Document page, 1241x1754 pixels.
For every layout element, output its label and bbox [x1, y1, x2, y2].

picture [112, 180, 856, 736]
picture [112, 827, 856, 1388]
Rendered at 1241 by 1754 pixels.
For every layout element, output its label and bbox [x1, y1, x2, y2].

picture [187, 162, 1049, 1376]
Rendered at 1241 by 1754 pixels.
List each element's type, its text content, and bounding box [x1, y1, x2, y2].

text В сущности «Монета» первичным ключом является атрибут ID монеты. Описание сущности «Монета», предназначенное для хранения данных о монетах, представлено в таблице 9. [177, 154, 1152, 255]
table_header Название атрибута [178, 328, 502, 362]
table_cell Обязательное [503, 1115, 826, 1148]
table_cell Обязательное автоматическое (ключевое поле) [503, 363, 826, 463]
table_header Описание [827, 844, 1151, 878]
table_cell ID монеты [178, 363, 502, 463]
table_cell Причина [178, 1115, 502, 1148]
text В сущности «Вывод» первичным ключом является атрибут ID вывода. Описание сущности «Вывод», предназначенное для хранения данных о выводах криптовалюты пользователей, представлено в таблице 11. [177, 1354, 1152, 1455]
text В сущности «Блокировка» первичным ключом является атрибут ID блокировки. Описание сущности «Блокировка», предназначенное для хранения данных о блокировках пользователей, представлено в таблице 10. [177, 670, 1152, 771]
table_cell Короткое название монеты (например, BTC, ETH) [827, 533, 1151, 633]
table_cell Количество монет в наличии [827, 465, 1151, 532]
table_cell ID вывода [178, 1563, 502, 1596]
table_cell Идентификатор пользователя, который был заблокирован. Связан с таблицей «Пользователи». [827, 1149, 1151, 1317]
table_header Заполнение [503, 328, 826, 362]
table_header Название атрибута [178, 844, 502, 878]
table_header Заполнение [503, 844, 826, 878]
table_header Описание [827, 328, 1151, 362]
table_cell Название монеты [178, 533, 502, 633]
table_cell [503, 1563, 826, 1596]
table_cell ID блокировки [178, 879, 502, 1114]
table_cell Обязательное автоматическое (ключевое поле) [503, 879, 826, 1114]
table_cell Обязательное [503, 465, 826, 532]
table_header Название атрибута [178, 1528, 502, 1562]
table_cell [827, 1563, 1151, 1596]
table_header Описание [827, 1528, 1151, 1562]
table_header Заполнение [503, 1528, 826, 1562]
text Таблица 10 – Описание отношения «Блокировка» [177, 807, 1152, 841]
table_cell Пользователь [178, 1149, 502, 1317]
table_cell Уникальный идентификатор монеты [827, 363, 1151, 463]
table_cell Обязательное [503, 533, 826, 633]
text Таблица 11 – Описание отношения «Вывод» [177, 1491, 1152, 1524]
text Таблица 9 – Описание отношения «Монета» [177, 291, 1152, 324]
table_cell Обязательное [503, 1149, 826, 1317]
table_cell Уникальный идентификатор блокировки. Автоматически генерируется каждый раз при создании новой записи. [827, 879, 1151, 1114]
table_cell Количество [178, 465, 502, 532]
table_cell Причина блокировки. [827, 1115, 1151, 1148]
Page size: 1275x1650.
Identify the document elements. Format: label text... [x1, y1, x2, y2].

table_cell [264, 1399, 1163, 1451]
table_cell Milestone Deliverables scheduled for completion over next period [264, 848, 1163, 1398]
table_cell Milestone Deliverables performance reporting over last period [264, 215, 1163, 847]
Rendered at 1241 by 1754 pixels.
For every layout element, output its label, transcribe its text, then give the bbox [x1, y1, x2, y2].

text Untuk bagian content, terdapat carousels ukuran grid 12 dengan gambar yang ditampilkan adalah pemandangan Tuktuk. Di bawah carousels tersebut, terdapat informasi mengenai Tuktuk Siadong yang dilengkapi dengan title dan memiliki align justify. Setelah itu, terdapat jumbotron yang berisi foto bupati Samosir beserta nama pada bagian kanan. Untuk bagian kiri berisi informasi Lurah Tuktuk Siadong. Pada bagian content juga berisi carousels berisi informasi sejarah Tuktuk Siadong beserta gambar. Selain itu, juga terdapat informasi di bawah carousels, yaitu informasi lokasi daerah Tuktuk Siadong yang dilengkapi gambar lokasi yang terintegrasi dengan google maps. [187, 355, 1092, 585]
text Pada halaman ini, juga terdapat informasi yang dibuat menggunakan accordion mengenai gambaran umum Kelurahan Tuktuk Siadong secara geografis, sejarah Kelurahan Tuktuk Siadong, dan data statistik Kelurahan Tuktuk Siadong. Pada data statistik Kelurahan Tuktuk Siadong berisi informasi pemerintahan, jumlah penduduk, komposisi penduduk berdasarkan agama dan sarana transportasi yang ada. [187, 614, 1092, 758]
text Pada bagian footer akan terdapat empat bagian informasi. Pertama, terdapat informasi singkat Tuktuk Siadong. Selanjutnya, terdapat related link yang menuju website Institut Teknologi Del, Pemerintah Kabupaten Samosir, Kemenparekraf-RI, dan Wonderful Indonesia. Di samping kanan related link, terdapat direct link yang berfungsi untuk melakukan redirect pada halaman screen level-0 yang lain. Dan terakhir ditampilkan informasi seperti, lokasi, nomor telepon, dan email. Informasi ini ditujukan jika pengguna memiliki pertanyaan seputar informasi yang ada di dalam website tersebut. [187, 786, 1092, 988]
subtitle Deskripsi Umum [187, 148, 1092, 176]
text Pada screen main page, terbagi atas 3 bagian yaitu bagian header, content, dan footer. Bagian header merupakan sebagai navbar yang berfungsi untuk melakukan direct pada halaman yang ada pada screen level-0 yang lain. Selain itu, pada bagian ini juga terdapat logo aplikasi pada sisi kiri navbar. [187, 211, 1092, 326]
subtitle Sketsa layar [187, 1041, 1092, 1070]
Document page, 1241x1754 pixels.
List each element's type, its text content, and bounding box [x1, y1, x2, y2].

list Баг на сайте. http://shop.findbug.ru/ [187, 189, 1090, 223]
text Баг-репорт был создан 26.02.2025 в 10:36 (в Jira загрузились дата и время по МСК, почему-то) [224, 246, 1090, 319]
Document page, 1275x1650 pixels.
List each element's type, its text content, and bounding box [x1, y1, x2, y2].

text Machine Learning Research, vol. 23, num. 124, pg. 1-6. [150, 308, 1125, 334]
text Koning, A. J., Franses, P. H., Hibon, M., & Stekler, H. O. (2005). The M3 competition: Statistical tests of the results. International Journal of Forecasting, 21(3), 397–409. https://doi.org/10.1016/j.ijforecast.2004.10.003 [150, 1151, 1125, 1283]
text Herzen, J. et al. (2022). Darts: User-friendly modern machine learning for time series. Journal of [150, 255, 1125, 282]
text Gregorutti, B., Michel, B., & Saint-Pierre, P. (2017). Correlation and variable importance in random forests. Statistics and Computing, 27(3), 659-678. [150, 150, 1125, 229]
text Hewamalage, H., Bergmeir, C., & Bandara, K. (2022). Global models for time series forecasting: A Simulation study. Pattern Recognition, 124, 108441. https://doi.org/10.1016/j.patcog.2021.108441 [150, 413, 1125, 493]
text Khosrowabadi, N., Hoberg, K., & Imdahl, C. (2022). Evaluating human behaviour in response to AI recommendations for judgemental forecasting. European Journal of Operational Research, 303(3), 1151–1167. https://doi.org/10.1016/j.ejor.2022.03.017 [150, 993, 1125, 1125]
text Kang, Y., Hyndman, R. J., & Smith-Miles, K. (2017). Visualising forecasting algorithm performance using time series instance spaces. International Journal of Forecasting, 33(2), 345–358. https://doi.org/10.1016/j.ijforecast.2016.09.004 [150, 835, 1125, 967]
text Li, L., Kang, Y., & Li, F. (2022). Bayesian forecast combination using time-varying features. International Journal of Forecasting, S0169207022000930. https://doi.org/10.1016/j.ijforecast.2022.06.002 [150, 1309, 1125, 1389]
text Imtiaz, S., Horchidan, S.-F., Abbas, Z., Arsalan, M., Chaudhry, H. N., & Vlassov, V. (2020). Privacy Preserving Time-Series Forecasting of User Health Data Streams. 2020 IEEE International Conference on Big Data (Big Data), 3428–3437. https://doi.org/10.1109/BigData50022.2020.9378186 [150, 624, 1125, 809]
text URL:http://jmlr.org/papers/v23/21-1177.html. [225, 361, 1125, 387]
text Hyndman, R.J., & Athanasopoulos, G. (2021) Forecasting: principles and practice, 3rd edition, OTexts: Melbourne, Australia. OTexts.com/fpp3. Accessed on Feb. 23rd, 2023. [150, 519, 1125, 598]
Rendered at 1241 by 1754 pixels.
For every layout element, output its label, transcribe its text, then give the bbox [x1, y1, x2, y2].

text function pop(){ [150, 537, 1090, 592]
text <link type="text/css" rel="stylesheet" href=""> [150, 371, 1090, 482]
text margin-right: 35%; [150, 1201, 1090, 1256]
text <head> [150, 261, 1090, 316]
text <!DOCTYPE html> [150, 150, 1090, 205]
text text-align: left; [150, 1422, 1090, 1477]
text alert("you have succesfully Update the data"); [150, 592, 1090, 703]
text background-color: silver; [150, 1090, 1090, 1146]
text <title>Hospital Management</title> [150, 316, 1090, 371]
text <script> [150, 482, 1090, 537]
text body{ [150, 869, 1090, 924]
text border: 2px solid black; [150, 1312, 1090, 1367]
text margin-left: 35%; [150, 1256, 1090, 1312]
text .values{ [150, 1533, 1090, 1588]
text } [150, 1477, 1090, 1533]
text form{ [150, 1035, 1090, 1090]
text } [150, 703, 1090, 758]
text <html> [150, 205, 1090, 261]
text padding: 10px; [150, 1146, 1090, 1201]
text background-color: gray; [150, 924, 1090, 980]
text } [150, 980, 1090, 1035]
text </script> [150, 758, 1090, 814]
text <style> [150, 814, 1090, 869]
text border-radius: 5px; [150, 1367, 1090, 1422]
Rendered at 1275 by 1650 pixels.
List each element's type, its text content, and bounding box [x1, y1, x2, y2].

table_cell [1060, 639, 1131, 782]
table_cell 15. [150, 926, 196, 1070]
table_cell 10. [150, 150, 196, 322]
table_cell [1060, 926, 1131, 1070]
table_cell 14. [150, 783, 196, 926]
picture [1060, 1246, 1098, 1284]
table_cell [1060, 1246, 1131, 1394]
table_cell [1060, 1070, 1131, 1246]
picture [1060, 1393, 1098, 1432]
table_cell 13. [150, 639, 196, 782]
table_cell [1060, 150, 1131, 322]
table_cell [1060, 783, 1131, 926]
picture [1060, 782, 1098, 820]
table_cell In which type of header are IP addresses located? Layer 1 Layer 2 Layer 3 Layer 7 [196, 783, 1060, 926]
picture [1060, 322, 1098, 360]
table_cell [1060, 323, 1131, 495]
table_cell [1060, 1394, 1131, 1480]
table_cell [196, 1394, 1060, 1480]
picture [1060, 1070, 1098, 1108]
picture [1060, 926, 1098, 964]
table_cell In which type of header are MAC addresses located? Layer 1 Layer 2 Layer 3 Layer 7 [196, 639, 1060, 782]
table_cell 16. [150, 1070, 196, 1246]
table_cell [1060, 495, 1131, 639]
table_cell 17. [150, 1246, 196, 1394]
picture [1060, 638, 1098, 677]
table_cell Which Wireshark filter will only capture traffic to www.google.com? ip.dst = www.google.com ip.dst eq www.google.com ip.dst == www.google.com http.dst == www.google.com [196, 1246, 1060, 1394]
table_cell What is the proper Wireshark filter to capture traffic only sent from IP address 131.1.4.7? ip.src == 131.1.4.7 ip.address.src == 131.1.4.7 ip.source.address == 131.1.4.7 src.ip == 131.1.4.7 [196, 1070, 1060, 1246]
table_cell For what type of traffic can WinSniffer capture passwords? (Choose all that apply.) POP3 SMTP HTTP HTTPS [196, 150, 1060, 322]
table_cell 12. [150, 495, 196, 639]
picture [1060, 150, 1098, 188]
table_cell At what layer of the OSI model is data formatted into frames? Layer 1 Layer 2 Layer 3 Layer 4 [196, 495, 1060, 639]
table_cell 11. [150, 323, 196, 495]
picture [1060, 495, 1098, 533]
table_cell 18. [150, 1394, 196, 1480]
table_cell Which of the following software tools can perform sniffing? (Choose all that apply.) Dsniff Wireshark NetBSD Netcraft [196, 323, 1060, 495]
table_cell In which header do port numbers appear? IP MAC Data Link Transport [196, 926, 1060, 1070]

· · · ·

■ WORK REQUIRED
Across the material, count every line that holds "direct" and state only how many there are.

■ WRITTEN REPLY
2